TEXT FOR ANALYSIS:
Our best version of a good week. (Some moments didn’t make Facebook.)
I had a friend who sometimes commented on the “Instagram Life” so many portray on social media. You know: beautiful children, wonderful vacations, new cars, job promotions. Most of us try to display our best version of ourselves so we can feel good about others feeling good about us.
I wonder if that’s what I was doing with my Facebook posts last week. Our son and his son had come from New York to visit for five days, and I posted pictures, all full of smiles and hugs, to share highlights from each day.
The pictures weren’t a lie. The smiles were real. We enjoyed pleasant times beyond the few I photographed. I’m so glad the two guys came. We made memories to cherish, and we’ll be glad to look back on the pictures in coming years and remember what life was like for us this summer.
But we’ll remember more than the minutes captured in the snapshots.
We’ll remember Evelyn’s inconsolable anxiousness that came like clockwork every afternoon.
We’ll remember helping her cut her chicken or insisting that she not take her plate from the dining table to the living room halfway through most meals.
We’ll remember bringing her back and forth to the neighbor’s pool because she was too antsy to sit and watch our grandson swim, even for just the 45 minutes we were there on a cool, cloudy day.
My biggest concern
My biggest concern before they arrived was that the 6-year-old have positive memories with his grandma. I didn’t want her behavior to upset him in any way. I think we succeeded.
It’s one thing to be sad when a grandparent dies before the grandchild has a chance to know her. It’s even sadder when the child has plenty of memories, but they’re all negative. I talked about that with my therapist, and she suggested I plan some activities our grandson and my wife could do together.
I orchestrated a couple that were not failures.
He helped her put together a puzzle that was too easy for him but something of a challenge for her. She didn’t mind that he completed most of it himself.
He helped me put refrigerator cookie dough on the baking sheet. Once the cookies were baked, Grandma watched intently as he iced them, and she sprinkled a little sugar on a few herself.
He asked me to read a chapter in his book each bedtime, but the last night I handed the book to Evelyn. One thing she still does very well is read out loud!
His dad had done a good job preparing him for the visit, explaining that Grandma’s disease made her behavior unusual sometimes and it’s not her fault. In passing one day, I mentioned one of Evelyn’s quirks to the boy, and he said, “I know. Dad told me.” At the suggestion of my support group leader, I had found some books for children about Alzheimer’s disease and sent them to read before their visit. Maybe they helped.
Not every positive moment was planned. Grandma grabbed a towel and cuddled him in it when he left the pool shivering before we went home. “Oh, Grandma loves that boy,” I said.
“I do! I really love him,” she said. It was one of only several sentences she completed that day.
My greatest hope
A friend wrote me and mentioned she likes so much to see windows into Evelyn’s heart when she makes an occasional wry response to a question or conversation. I’ll always remember that spontaneous warm comment beside the pool last Thursday.
I hope our grandson will always remember that what she said was from her heart.

WORK INSTRUCTION 1:
Write out the stretch of the essay about the grandson's visit from "I had a friend" through "in the snapshots.".
WORK INSTRUCTION 2:
In the essay about the grandson's visit, who suggested planning activities that the grandson and Evelyn could do together?

RECORDED DATA:

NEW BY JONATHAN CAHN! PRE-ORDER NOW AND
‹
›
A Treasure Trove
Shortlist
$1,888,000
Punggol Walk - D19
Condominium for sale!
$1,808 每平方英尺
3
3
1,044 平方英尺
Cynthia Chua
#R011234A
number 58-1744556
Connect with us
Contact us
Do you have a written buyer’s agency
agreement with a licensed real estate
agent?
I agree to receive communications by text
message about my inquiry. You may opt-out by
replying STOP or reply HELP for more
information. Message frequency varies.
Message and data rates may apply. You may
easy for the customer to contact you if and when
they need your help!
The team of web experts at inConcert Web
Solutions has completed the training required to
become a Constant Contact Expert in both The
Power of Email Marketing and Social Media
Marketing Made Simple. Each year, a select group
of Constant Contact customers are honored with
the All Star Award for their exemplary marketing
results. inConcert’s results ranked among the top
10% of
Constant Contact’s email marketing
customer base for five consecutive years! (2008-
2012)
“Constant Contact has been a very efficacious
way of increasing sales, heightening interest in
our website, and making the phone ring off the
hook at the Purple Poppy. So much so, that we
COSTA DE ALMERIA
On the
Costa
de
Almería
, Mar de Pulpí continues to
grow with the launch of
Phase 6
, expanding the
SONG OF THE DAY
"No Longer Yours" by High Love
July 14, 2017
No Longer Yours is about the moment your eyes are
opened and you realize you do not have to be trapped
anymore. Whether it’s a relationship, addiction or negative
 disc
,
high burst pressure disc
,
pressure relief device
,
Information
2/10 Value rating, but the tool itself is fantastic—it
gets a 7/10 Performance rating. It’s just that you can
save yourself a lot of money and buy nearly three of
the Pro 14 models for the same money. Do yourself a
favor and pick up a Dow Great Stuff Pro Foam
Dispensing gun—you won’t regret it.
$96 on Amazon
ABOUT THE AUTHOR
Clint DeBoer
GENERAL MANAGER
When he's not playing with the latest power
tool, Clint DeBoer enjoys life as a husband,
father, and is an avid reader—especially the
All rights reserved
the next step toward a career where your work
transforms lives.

RESPONSE AREA 1:
I had a friend who sometimes commented on the “Instagram Life” so many portray on social media. You know: beautiful children, wonderful vacations, new cars, job promotions. Most of us try to display our best version of ourselves so we can feel good about others feeling good about us.
I wonder if that’s what I was doing with my Facebook posts last week. Our son and his son had come from New York to visit for five days, and I posted pictures, all full of smiles and hugs, to share highlights from each day.
The pictures weren’t a lie. The smiles were real. We enjoyed pleasant times beyond the few I photographed. I’m so glad the two guys came. We made memories to cherish, and we’ll be glad to look back on the pictures in coming years and remember what life was like for us this summer.
But we’ll remember more than the minutes captured in the snapshots.

RESPONSE AREA 2:
The writer's therapist suggested it.